On my last visit there when I was boatswain, about 1960, we ended the day by bowling a game of duckpins in an open air pavilion. Duckpins are like ten pins only much smaller, and the balls weigh only three pounds. The game was invented to be played on smaller alleys than ten pin alleys, that bar owners in Baltimore and Washington had installed.
At the end of the game, you rolled a quarter down the gutter to pay the pin boys for their service. Unfortunately, we had spent our last money to play the game and had nothing left to pay them. We shrugged our apologies and began to run when we saw that they weren't in a forgiving mood.
We grabbed the stern lines and cast off as soon as we jumped aboard the Gig. Two boys on the foredeck began hauling in on the anchor line as I started the engine, and the pin boys gave us a hearty farewell by heaving loose boards from the dock at us.
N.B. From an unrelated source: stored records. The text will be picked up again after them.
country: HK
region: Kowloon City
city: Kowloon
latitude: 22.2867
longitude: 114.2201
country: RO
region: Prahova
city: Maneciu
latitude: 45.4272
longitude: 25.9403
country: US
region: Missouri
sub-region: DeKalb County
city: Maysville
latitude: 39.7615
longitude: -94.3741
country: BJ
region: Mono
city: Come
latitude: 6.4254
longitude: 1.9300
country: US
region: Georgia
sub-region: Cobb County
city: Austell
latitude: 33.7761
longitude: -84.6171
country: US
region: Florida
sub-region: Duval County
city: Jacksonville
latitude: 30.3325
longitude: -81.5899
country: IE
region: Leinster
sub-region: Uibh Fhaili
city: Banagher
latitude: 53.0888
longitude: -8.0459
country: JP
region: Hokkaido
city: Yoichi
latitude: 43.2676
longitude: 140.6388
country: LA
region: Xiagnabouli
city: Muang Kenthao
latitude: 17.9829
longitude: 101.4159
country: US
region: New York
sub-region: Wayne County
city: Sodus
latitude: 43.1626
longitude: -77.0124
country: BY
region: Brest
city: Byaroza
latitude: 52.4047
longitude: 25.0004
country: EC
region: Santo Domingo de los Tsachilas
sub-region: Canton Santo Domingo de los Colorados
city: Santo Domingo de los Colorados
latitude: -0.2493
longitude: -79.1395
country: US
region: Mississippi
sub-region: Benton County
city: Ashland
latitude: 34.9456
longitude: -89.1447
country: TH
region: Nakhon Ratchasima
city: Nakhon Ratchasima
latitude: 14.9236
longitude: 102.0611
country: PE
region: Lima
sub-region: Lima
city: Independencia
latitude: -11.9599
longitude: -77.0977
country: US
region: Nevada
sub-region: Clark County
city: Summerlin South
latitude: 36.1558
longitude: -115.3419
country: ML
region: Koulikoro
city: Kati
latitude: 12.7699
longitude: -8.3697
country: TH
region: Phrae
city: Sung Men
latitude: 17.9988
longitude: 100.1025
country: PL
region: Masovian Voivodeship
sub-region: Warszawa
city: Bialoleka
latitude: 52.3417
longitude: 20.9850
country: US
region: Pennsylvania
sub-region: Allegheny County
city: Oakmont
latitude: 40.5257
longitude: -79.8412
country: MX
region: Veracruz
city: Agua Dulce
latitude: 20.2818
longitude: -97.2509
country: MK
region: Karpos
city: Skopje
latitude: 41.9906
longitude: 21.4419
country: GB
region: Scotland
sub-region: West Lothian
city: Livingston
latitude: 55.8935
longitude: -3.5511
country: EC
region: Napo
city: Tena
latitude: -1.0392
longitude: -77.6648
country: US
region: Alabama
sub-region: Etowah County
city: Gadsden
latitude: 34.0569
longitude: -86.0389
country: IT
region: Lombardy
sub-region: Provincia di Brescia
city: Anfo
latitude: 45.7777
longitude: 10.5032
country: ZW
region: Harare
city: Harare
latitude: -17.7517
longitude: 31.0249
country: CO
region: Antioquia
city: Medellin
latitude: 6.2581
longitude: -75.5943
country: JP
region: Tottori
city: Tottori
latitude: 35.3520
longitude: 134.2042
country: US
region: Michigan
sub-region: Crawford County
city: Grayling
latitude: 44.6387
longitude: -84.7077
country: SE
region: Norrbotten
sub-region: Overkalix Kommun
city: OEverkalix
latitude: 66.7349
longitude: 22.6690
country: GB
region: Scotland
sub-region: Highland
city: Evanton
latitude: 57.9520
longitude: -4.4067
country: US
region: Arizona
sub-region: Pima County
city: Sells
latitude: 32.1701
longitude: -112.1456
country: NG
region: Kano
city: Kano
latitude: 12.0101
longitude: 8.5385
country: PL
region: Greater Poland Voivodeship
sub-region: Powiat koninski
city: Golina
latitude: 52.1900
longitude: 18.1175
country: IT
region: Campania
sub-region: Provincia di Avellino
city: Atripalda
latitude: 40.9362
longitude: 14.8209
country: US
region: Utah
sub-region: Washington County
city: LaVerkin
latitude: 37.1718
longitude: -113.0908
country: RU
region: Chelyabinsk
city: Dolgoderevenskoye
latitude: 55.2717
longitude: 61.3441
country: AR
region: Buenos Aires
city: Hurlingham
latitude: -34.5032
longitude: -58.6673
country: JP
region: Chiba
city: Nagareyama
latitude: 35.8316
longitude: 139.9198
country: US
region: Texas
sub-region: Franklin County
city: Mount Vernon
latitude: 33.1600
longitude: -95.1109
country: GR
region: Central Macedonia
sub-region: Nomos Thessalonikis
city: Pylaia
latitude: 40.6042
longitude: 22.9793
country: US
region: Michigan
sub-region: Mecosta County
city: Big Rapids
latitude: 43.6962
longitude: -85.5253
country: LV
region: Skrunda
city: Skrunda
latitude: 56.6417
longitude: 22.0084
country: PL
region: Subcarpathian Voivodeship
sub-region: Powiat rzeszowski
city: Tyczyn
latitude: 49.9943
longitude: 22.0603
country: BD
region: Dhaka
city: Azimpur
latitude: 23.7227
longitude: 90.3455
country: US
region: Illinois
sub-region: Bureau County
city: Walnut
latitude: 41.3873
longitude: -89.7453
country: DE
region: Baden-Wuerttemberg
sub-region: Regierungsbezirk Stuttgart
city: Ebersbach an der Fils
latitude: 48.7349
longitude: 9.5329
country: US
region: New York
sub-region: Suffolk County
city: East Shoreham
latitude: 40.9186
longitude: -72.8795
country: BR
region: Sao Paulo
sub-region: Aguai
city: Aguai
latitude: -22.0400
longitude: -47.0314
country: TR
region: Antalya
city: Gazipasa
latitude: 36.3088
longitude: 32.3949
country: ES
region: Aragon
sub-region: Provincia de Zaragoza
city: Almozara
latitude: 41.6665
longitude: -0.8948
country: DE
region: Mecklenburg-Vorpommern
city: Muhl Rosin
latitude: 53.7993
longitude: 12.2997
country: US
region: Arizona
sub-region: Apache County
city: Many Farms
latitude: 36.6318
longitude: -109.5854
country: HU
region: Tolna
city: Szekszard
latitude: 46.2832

Those who could not afford the price of a ticket on the steamship rode the trolley from Baltimore to Pleasure Island where a less elegant amusement park waited. The trollies sped along Sparrows Point where the British had marched to attack the city while their ships bombarded Fort McHenry. They rolled past the Bethlehem Steel Works and Sparrows Point Ship Yards, crossed a narrow wooden trestle bridge and discharged their passengers on the island.
The amusement park was closed and abandoned in 1960 after storms washed away the bridge and damaged the park beyond repair. I passed the island many times but we never stopped. After 1960, there was no reason.